Meaning of unexplained fuses in AGX Xavier

Hello,

I have a question regarding meaning of some AGX Xavier’s fuses:

  • Endorsement key`
  • ODM Fuse Encryption Key usage enable bit and selectors
  • Fuse secure provision info
  • How exactly ECC fuses are computed?

These fuses are mentioned only in fuse specification appnote, but aren’t seem to be documented elsewhere.

hello initrd.img,

don’t there’re descriptions in Application Note, i.e. Jetson AGX Xavier Series Fuse Programming.
please share more details of your questions. thanks

No, there are no descriptions for that fuses in mentioned application note. There are mentioned, yes, but I’m unable to find their meaning.

E.g.

Endorsement Key
This key might be burning in encrypted form,
with decryption performed by boot ROM.

What encryption scheme is used? How does this key affect device operation? How this key is used?
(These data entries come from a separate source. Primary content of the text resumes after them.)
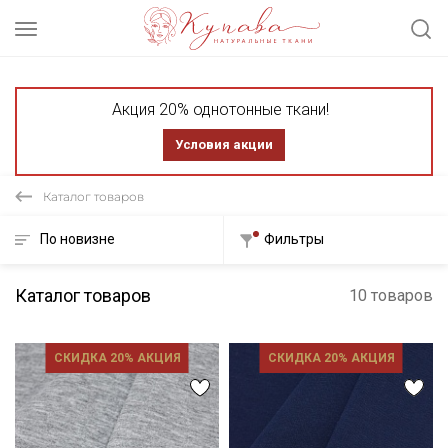
Акция 20% однотонные ткани!
Условия акции
Каталог товаров
По новизне
Фильтры
Каталог товаров
10 товаров
СКИДКА 20% АКЦИЯ
СКИДКА 20% АКЦИЯ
I’m building a flashing scheme where keys are generated and stored on a server and released only as a ready fuse blobs. So the ability to perform somehow secure fuse provision would be beneficial. Fuse names suggest that something like this is already present in Xavier, but unfortunately there is completely no info apart from fuse names and short descriptions.

hello initrd.img,

please check below for details…

  • Endorsement key
    • Endorsement key is a private key that system manufacturers can burn into the fuse to create an identity for the device, which used for telling if it’s a genuine device.
  • Fuse secure provision info
    • That’s factory secure provision mode. it may keep as zero generally.
  • ODM Fuse Encryption Key Select
    • These bits are not supported currently, please ignore them.
  • Fuse ECC
    • Fuse ECC is handled internally.
    • note, for the secure-boot-related fuses, which may be protected by FUSE_SECURITY_MODE. other fuses like FUSE_RESERVED_ODM, can be programmed as long as those bits are available.

Thank you for the response.

Is there any documentation or application notes regarding this mechanism?